Pot de terre contre pot de vin
Le 18 décembre dernier, plus de 130 personnes sont venues assister au « quatrième atelier sur la gestion de l’eau » à la Maison d’éducation permanente de Lille. Un atelier animé cette fois-ci hors de l’enceinte de LMCU et par le « Collectif eau ». Alain Cacheux est présent : pompes luisantes, costard de bourgeois et I-phone dernier cri. Il refuse de monter à la tribune et s’enfonce dans un siège du premier rang. Son argument massue ? Le coût du passage en régie. Pourtant pour Pierre-Yves Pira : « Cet argument de la droite et de la LMCU sur le prix est un faux argument. Il ne tient pas. La chose qui est vraie, c’est que c’est plus confortable pour un élu de reconduire une DSP plutôt que de passer en régie. » Également présent ce soir-là, Jean-Luc Touly, ancien cadre de Véolia et auteur d’un bouquin sur les magouilles de son ex-boite [8]. L’exposé est clair et à charge contre la SEN et la Communauté urbaine. Contrat hyper rémunérateur, négociations à l’amiable : pour lui, la gestion de l’eau à Lille et ailleurs, « c’est la lutte du pot de terre contre le pot-de-vin. »

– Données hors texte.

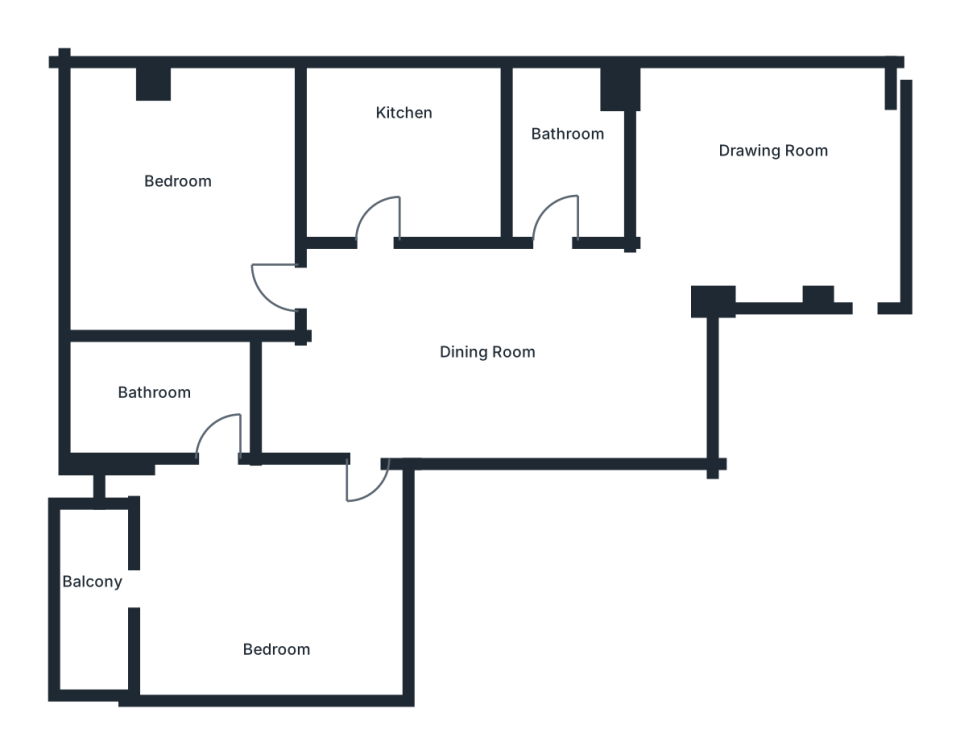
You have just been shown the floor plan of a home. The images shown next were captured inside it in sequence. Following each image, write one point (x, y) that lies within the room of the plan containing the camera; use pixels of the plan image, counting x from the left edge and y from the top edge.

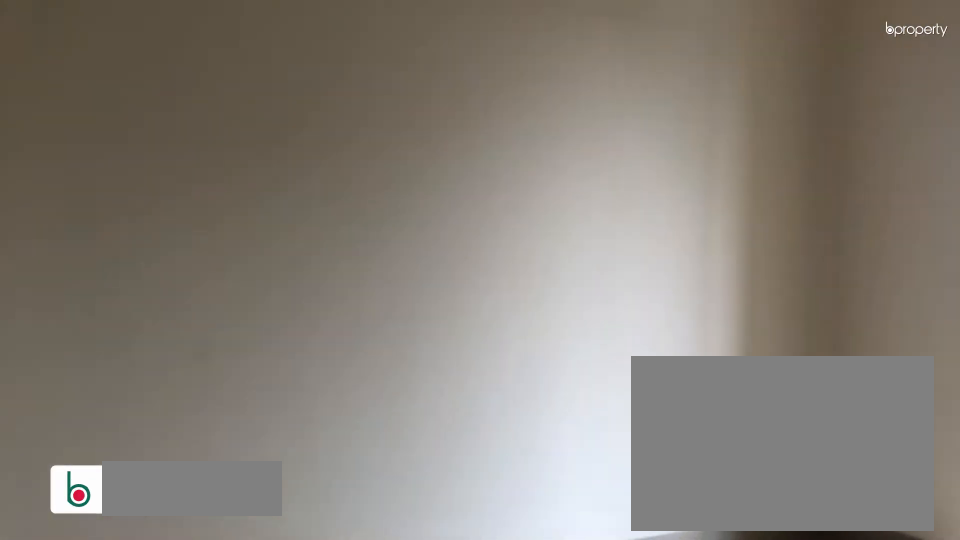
(273, 584)
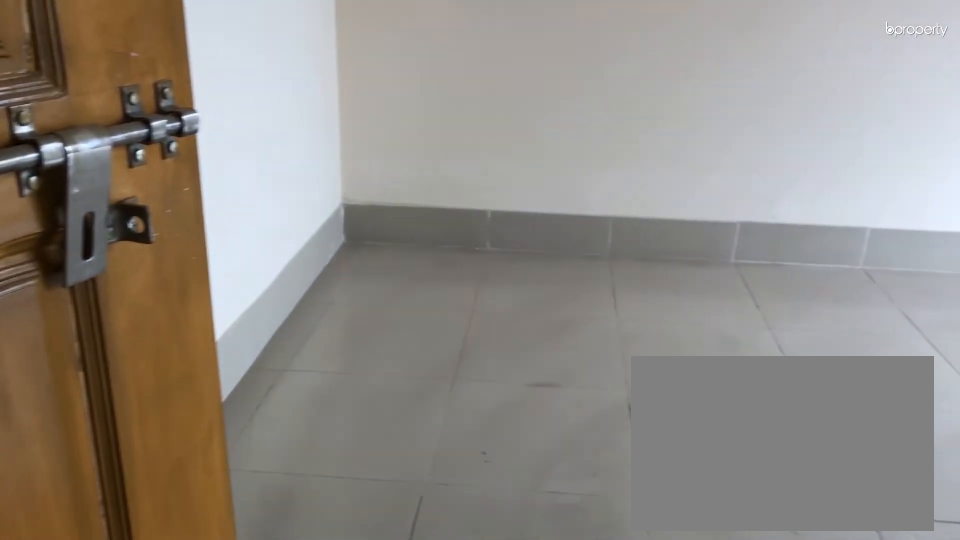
(273, 584)
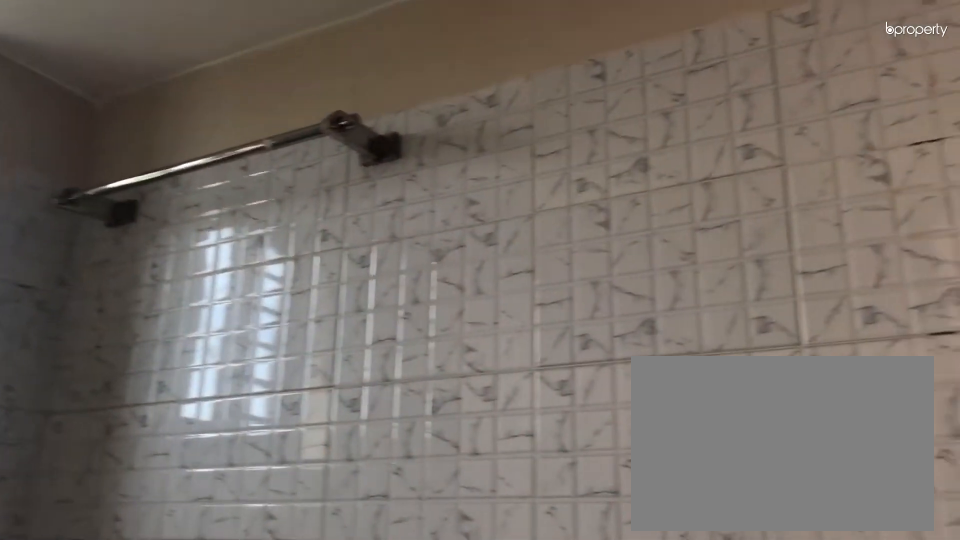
(133, 377)
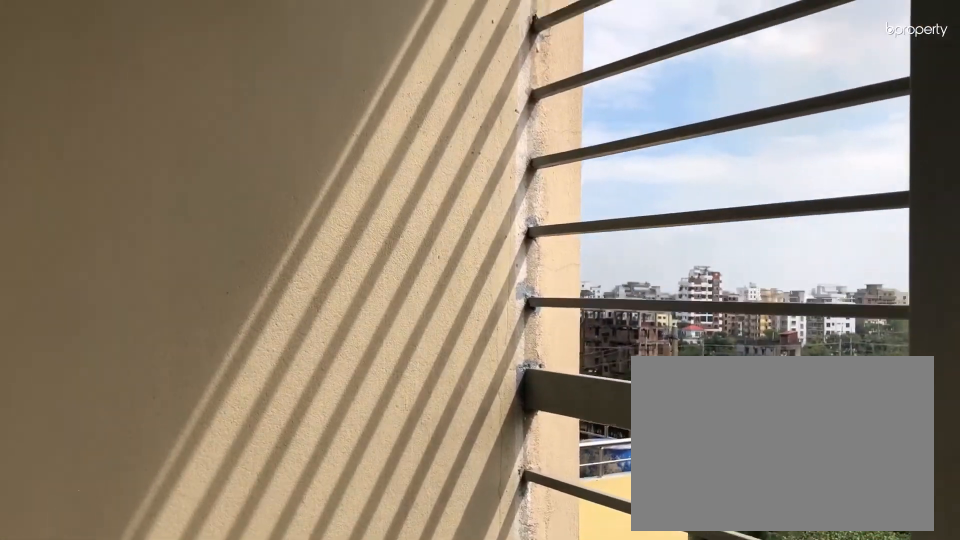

Salariés, patronat : même combat ?
En face, les salariés de la SEN, délégués CGT et FO en tête, prennent le relai des politicards et opposent leur « savoir-faire » et le prix du passage en régie. « Les salariés et syndicats de la SEN sont venus, explique Pierre-Yves Pira. Dès qu’on hésitait : ils attaquaient. Ils contestaient les chiffres. Ils mettaient en avant le sérieux de leur travail et prétendaient qu’on voulait casser l’emploi ». Situation ubuesque, mais malheureusement connue, où les salariés défendent leur boîte à tout-prix et par là... leurs patrons et les rémunérations des actionnaires. Pourtant, du côté des pro-régies les propositions ne manquent pas : protection des salarié-es de la SEN lors du passage en régie, progressivité du prix de l’eau, gratuité des premiers mètres cubes, etc. La SEN fait partie de ces nombreuses DSP avec lesquelles les PS du Nord et du Pas-de-Calais ont pris de grandes largesses pendant un temps. On ne compte plus les histoires de magouilles financières avec les aménageurs du Pas-de-Calais, la gestion du logement minier, des déchets dans le Nord, etc. Une chose est sûre : quand un contrat public-privé est pourri à ce point, les responsables sont des deux côtés.
[1] « Le business de l’eau sous pression », Le Monde, 20/11/2012.
[2] Dont le président est le très droitier Éric Darques, membre du Bureau national d’Anticor et responsable d’Anticor 59.
[3] Association très mobilisée sur la thématique de l’eau.
[4] Pour en être vraiment convaincu, voir la série de vidéos « Les mondiaux de l’eau » tournée lors du forum mondial de l’eau à Marseille en mars 2012, sur regardeavue.com.
[5] Nord Éclair, 12/09/2012.
[6] A la Maison de l’éducation permanente (MEP), le 18/12/2012.
[7] Au siège de LMCU.
[8] Jean-Luc Touly, Roger Lenglet, L’eau des multinationales : Les vérités inavouables, Paris, Fayard, 2006. Peu avant la sortie du livre, Véolia propose à Touly un million d’euros pour qu’il se taise et annule la publication. Refus et début de son combat.